SUPPLIED RECORDS:
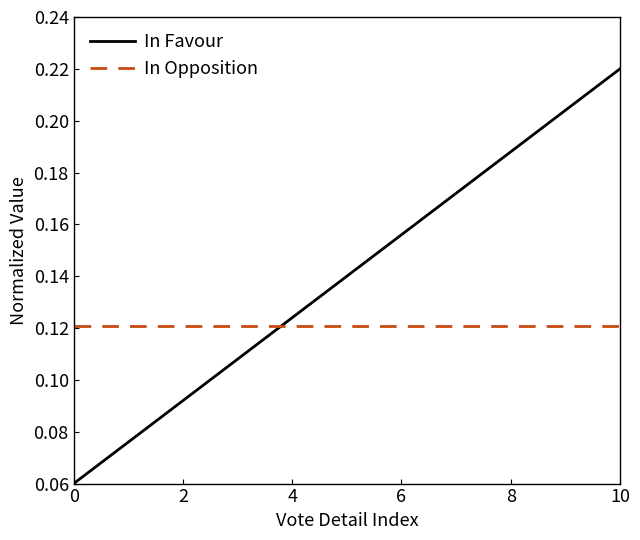

Which series has the largest total across all categories?

In Favour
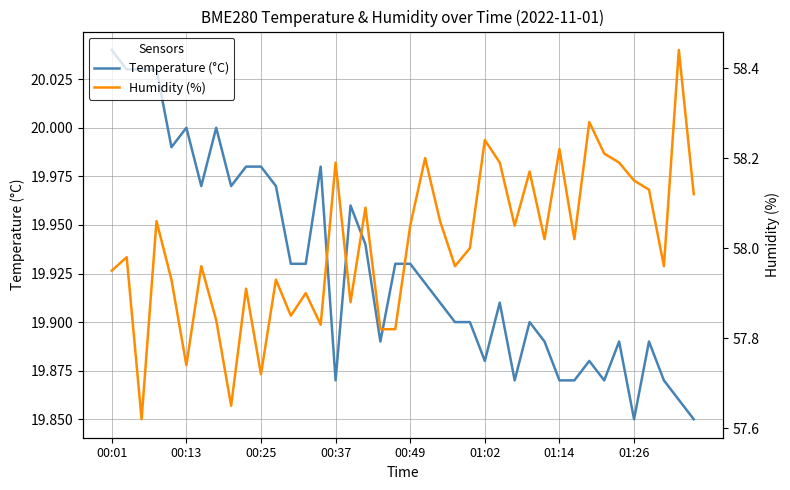

What is the value of the Humidity (%) point at the 12th from the left?

57.9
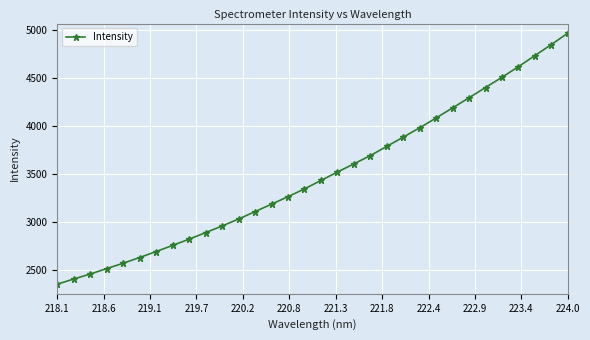

What is the sum of all values?

111404.4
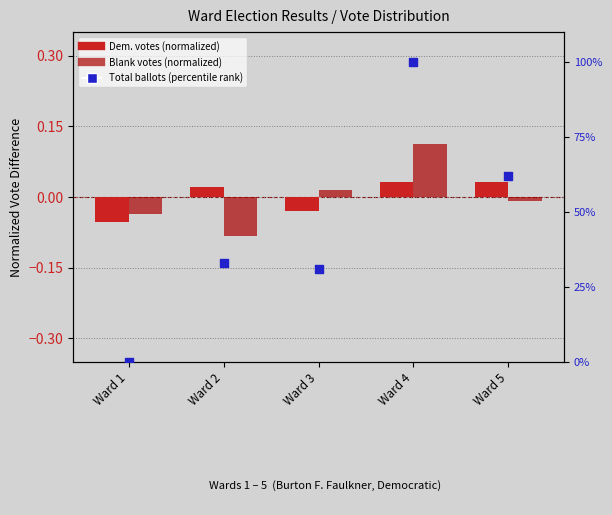

Which series has the largest total across all categories?

Total Ballots Cast (percentile)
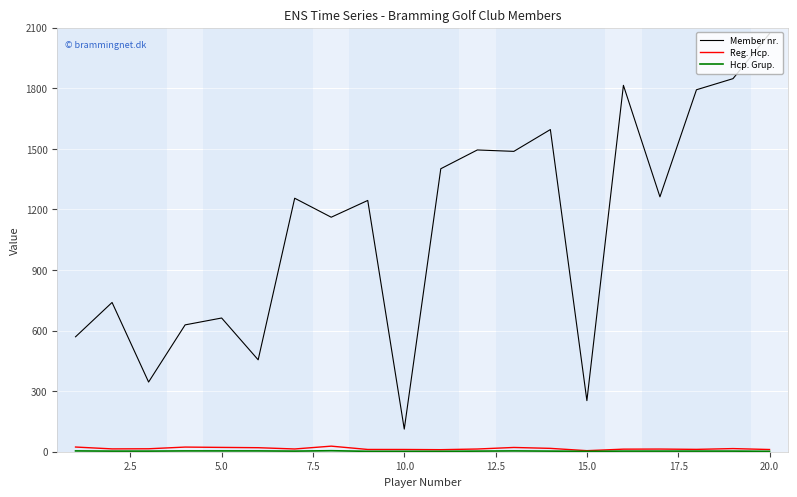

Which series has the largest total across all categories?

Member nr.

PROBLEM REQUIREMENTS:
Rewrite the data above, swapping every "largest" for "highest" and keeping everything else unchanged. Leave out the pictures.

FINISHED TASK:
Which series has the highest total across all categories?

In Favour

What is the value of the Humidity (%) point at the 12th from the left?

57.9

What is the sum of all values?

111404.4

Which series has the highest total across all categories?

Total Ballots Cast (percentile)

Which series has the highest total across all categories?

Member nr.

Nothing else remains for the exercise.